DESCRIPTION OF THE TASK: Copy every entry below exactly as it appears, leaving out the images.

Web document revisions:
══════════════════════════════
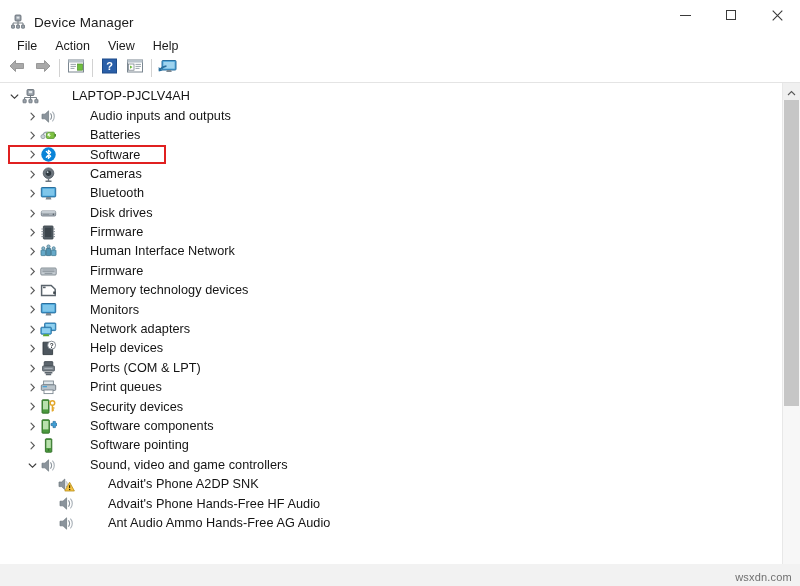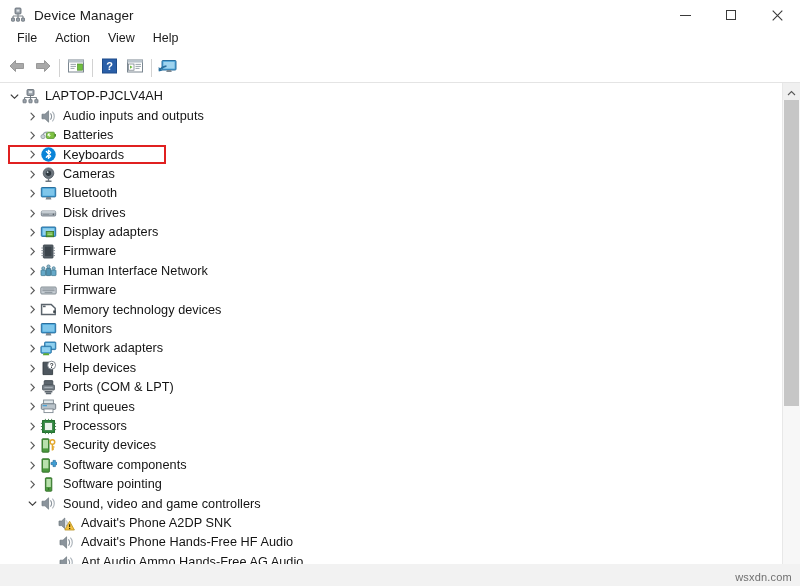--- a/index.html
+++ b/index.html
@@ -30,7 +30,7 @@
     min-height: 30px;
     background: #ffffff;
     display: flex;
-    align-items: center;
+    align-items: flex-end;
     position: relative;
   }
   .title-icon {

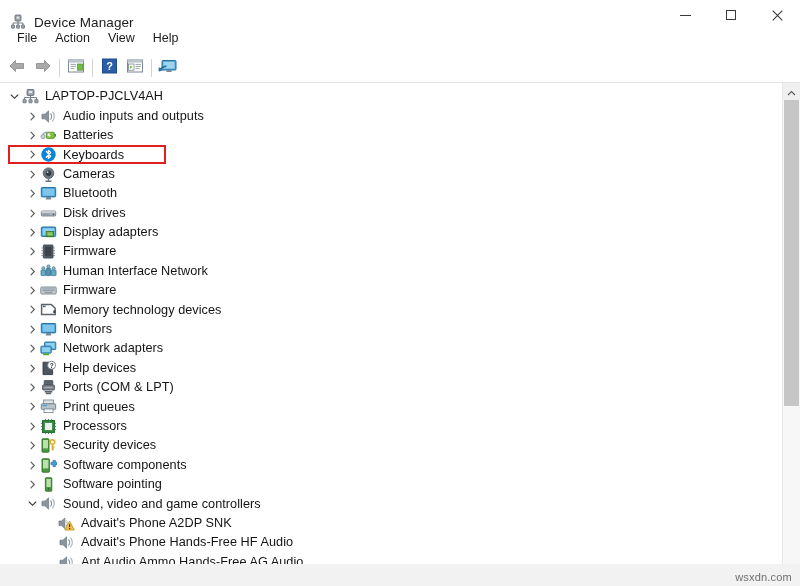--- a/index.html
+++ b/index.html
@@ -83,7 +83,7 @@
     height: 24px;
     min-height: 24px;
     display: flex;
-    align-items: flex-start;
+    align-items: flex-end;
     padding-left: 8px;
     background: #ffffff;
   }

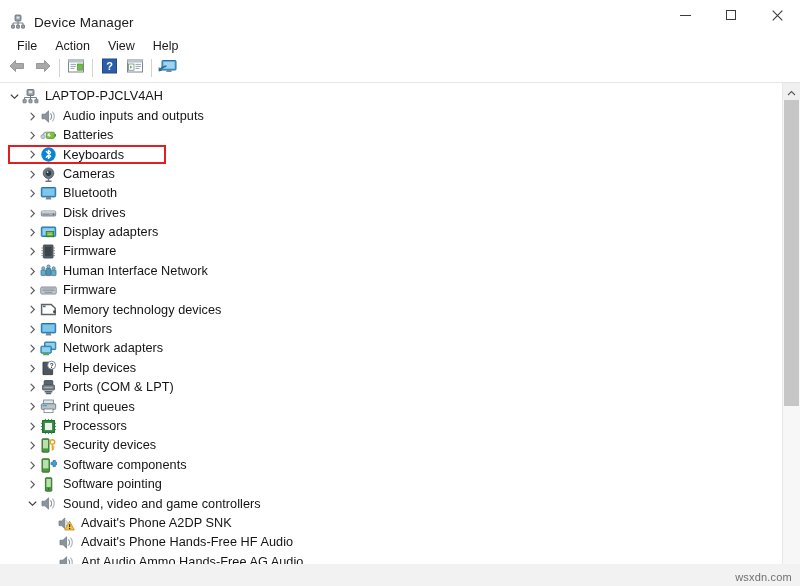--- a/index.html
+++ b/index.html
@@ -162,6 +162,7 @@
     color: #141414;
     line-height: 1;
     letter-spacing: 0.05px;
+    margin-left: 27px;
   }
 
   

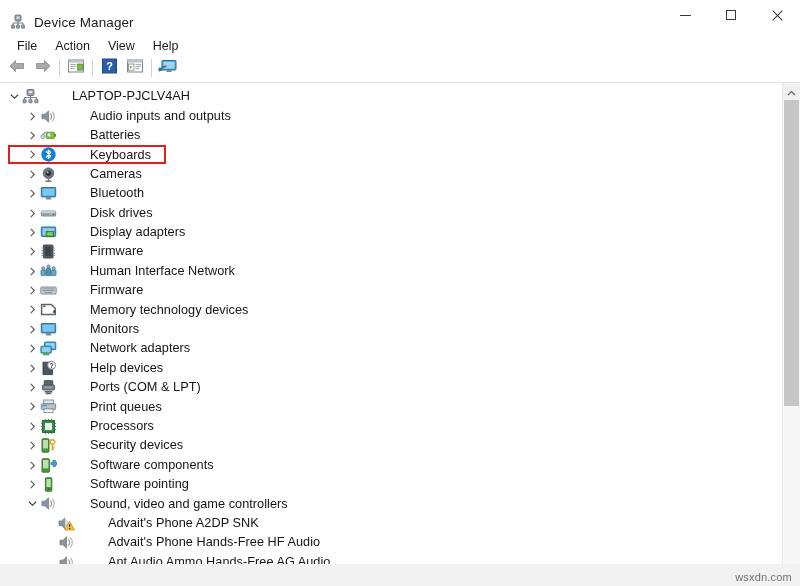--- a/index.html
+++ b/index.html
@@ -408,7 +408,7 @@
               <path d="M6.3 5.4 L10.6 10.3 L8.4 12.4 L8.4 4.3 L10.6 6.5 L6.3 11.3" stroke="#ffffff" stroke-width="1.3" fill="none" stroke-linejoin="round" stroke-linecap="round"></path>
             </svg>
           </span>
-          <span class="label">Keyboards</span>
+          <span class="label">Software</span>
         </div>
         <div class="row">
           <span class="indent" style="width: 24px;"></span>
══════════════════════════════
ANSWER SECTION:
--- a/index.html
+++ b/index.html
@@ -30,7 +30,7 @@
     min-height: 30px;
     background: #ffffff;
     display: flex;
-    align-items: center;
+    align-items: flex-end;
     position: relative;
   }
   .title-icon {

--- a/index.html
+++ b/index.html
@@ -83,7 +83,7 @@
     height: 24px;
     min-height: 24px;
     display: flex;
-    align-items: flex-start;
+    align-items: flex-end;
     padding-left: 8px;
     background: #ffffff;
   }

--- a/index.html
+++ b/index.html
@@ -162,6 +162,7 @@
     color: #141414;
     line-height: 1;
     letter-spacing: 0.05px;
+    margin-left: 27px;
   }
 
   

--- a/index.html
+++ b/index.html
@@ -408,7 +408,7 @@
               <path d="M6.3 5.4 L10.6 10.3 L8.4 12.4 L8.4 4.3 L10.6 6.5 L6.3 11.3" stroke="#ffffff" stroke-width="1.3" fill="none" stroke-linejoin="round" stroke-linecap="round"></path>
             </svg>
           </span>
-          <span class="label">Keyboards</span>
+          <span class="label">Software</span>
         </div>
         <div class="row">
           <span class="indent" style="width: 24px;"></span>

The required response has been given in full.